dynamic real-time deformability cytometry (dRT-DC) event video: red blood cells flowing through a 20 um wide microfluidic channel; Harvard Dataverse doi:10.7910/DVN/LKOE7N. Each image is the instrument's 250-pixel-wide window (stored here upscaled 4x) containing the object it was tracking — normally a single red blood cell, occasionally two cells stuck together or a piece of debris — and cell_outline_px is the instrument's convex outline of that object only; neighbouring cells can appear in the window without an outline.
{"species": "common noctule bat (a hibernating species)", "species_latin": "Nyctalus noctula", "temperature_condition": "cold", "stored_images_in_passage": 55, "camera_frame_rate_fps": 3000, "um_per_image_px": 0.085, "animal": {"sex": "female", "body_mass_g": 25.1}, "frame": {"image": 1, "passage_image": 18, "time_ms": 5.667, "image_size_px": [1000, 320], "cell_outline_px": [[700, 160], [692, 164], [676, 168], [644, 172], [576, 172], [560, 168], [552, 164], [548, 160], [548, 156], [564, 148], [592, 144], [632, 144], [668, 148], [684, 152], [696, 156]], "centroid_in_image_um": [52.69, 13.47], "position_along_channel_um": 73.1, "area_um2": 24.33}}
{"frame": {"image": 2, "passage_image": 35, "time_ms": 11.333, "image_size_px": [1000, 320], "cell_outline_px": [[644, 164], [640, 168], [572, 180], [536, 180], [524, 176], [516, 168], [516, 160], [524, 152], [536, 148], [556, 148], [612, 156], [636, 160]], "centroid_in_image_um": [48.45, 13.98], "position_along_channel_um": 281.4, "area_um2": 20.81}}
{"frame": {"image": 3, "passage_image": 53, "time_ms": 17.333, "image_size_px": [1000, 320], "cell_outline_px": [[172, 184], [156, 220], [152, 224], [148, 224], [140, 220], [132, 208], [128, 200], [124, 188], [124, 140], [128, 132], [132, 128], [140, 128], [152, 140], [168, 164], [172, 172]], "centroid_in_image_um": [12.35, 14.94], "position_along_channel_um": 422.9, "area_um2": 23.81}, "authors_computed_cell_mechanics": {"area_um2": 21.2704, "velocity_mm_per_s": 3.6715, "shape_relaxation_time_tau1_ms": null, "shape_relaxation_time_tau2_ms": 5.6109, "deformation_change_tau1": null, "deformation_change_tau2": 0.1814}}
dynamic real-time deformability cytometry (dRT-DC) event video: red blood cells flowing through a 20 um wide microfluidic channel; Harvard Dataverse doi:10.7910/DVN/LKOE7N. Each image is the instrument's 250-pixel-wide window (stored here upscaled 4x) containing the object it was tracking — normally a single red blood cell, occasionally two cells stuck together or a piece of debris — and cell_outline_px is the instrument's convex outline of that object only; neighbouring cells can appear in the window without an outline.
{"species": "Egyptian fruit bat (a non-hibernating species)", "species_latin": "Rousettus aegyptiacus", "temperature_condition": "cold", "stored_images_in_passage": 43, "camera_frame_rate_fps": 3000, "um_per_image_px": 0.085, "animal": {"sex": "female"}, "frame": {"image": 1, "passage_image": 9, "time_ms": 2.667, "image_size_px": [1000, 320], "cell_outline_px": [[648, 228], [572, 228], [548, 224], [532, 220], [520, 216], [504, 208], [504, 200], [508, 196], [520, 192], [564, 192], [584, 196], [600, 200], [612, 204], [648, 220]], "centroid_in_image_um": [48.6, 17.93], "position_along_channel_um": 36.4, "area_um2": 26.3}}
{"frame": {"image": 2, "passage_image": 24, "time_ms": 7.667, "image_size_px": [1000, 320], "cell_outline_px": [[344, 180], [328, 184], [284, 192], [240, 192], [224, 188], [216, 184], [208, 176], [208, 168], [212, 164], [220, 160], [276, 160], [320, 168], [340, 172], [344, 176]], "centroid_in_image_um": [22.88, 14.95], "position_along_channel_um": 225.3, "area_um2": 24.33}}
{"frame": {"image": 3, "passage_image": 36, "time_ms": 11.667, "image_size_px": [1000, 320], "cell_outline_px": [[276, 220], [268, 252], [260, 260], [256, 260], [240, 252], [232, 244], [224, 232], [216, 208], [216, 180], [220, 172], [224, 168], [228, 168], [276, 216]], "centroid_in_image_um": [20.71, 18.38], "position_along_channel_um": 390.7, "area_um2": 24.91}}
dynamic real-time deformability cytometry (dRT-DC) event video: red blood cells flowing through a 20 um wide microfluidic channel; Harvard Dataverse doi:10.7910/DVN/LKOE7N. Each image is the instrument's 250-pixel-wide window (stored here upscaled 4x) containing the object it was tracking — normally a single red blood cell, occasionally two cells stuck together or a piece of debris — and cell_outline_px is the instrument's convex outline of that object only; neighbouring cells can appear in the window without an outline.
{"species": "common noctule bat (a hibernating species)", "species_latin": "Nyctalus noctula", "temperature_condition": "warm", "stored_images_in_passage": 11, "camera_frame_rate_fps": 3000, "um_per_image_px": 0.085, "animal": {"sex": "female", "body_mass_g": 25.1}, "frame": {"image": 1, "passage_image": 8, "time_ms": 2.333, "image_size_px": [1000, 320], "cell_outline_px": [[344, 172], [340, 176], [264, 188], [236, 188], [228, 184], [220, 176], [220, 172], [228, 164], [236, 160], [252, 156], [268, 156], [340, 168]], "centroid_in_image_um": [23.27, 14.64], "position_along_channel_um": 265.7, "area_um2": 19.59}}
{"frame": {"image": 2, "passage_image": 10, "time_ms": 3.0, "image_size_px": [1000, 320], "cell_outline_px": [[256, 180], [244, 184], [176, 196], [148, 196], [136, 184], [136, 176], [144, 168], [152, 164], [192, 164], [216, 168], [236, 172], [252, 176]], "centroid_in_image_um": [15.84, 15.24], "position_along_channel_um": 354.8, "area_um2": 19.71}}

___

* WRITTEN TASK *
What is needed here is an exact reproduction of all the entries.

* COMPLETE RESPONSE *
dynamic real-time deformability cytometry (dRT-DC) event video: red blood cells flowing through a 20 um wide microfluidic channel; Harvard Dataverse doi:10.7910/DVN/LKOE7N. Each image is the instrument's 250-pixel-wide window (stored here upscaled 4x) containing the object it was tracking — normally a single red blood cell, occasionally two cells stuck together or a piece of debris — and cell_outline_px is the instrument's convex outline of that object only; neighbouring cells can appear in the window without an outline.
{"species": "common noctule bat (a hibernating species)", "species_latin": "Nyctalus noctula", "temperature_condition": "cold", "stored_images_in_passage": 55, "camera_frame_rate_fps": 3000, "um_per_image_px": 0.085, "animal": {"sex": "female", "body_mass_g": 25.1}, "frame": {"image": 1, "passage_image": 18, "time_ms": 5.667, "image_size_px": [1000, 320], "cell_outline_px": [[700, 160], [692, 164], [676, 168], [644, 172], [576, 172], [560, 168], [552, 164], [548, 160], [548, 156], [564, 148], [592, 144], [632, 144], [668, 148], [684, 152], [696, 156]], "centroid_in_image_um": [52.69, 13.47], "position_along_channel_um": 73.1, "area_um2": 24.33}}
{"frame": {"image": 2, "passage_image": 35, "time_ms": 11.333, "image_size_px": [1000, 320], "cell_outline_px": [[644, 164], [640, 168], [572, 180], [536, 180], [524, 176], [516, 168], [516, 160], [524, 152], [536, 148], [556, 148], [612, 156], [636, 160]], "centroid_in_image_um": [48.45, 13.98], "position_along_channel_um": 281.4, "area_um2": 20.81}}
{"frame": {"image": 3, "passage_image": 53, "time_ms": 17.333, "image_size_px": [1000, 320], "cell_outline_px": [[172, 184], [156, 220], [152, 224], [148, 224], [140, 220], [132, 208], [128, 200], [124, 188], [124, 140], [128, 132], [132, 128], [140, 128], [152, 140], [168, 164], [172, 172]], "centroid_in_image_um": [12.35, 14.94], "position_along_channel_um": 422.9, "area_um2": 23.81}, "authors_computed_cell_mechanics": {"area_um2": 21.2704, "velocity_mm_per_s": 3.6715, "shape_relaxation_time_tau1_ms": null, "shape_relaxation_time_tau2_ms": 5.6109, "deformation_change_tau1": null, "deformation_change_tau2": 0.1814}}
dynamic real-time deformability cytometry (dRT-DC) event video: red blood cells flowing through a 20 um wide microfluidic channel; Harvard Dataverse doi:10.7910/DVN/LKOE7N. Each image is the instrument's 250-pixel-wide window (stored here upscaled 4x) containing the object it was tracking — normally a single red blood cell, occasionally two cells stuck together or a piece of debris — and cell_outline_px is the instrument's convex outline of that object only; neighbouring cells can appear in the window without an outline.
{"species": "Egyptian fruit bat (a non-hibernating species)", "species_latin": "Rousettus aegyptiacus", "temperature_condition": "cold", "stored_images_in_passage": 43, "camera_frame_rate_fps": 3000, "um_per_image_px": 0.085, "animal": {"sex": "female"}, "frame": {"image": 1, "passage_image": 9, "time_ms": 2.667, "image_size_px": [1000, 320], "cell_outline_px": [[648, 228], [572, 228], [548, 224], [532, 220], [520, 216], [504, 208], [504, 200], [508, 196], [520, 192], [564, 192], [584, 196], [600, 200], [612, 204], [648, 220]], "centroid_in_image_um": [48.6, 17.93], "position_along_channel_um": 36.4, "area_um2": 26.3}}
{"frame": {"image": 2, "passage_image": 24, "time_ms": 7.667, "image_size_px": [1000, 320], "cell_outline_px": [[344, 180], [328, 184], [284, 192], [240, 192], [224, 188], [216, 184], [208, 176], [208, 168], [212, 164], [220, 160], [276, 160], [320, 168], [340, 172], [344, 176]], "centroid_in_image_um": [22.88, 14.95], "position_along_channel_um": 225.3, "area_um2": 24.33}}
{"frame": {"image": 3, "passage_image": 36, "time_ms": 11.667, "image_size_px": [1000, 320], "cell_outline_px": [[276, 220], [268, 252], [260, 260], [256, 260], [240, 252], [232, 244], [224, 232], [216, 208], [216, 180], [220, 172], [224, 168], [228, 168], [276, 216]], "centroid_in_image_um": [20.71, 18.38], "position_along_channel_um": 390.7, "area_um2": 24.91}}
dynamic real-time deformability cytometry (dRT-DC) event video: red blood cells flowing through a 20 um wide microfluidic channel; Harvard Dataverse doi:10.7910/DVN/LKOE7N. Each image is the instrument's 250-pixel-wide window (stored here upscaled 4x) containing the object it was tracking — normally a single red blood cell, occasionally two cells stuck together or a piece of debris — and cell_outline_px is the instrument's convex outline of that object only; neighbouring cells can appear in the window without an outline.
{"species": "common noctule bat (a hibernating species)", "species_latin": "Nyctalus noctula", "temperature_condition": "warm", "stored_images_in_passage": 11, "camera_frame_rate_fps": 3000, "um_per_image_px": 0.085, "animal": {"sex": "female", "body_mass_g": 25.1}, "frame": {"image": 1, "passage_image": 8, "time_ms": 2.333, "image_size_px": [1000, 320], "cell_outline_px": [[344, 172], [340, 176], [264, 188], [236, 188], [228, 184], [220, 176], [220, 172], [228, 164], [236, 160], [252, 156], [268, 156], [340, 168]], "centroid_in_image_um": [23.27, 14.64], "position_along_channel_um": 265.7, "area_um2": 19.59}}
{"frame": {"image": 2, "passage_image": 10, "time_ms": 3.0, "image_size_px": [1000, 320], "cell_outline_px": [[256, 180], [244, 184], [176, 196], [148, 196], [136, 184], [136, 176], [144, 168], [152, 164], [192, 164], [216, 168], [236, 172], [252, 176]], "centroid_in_image_um": [15.84, 15.24], "position_along_channel_um": 354.8, "area_um2": 19.71}}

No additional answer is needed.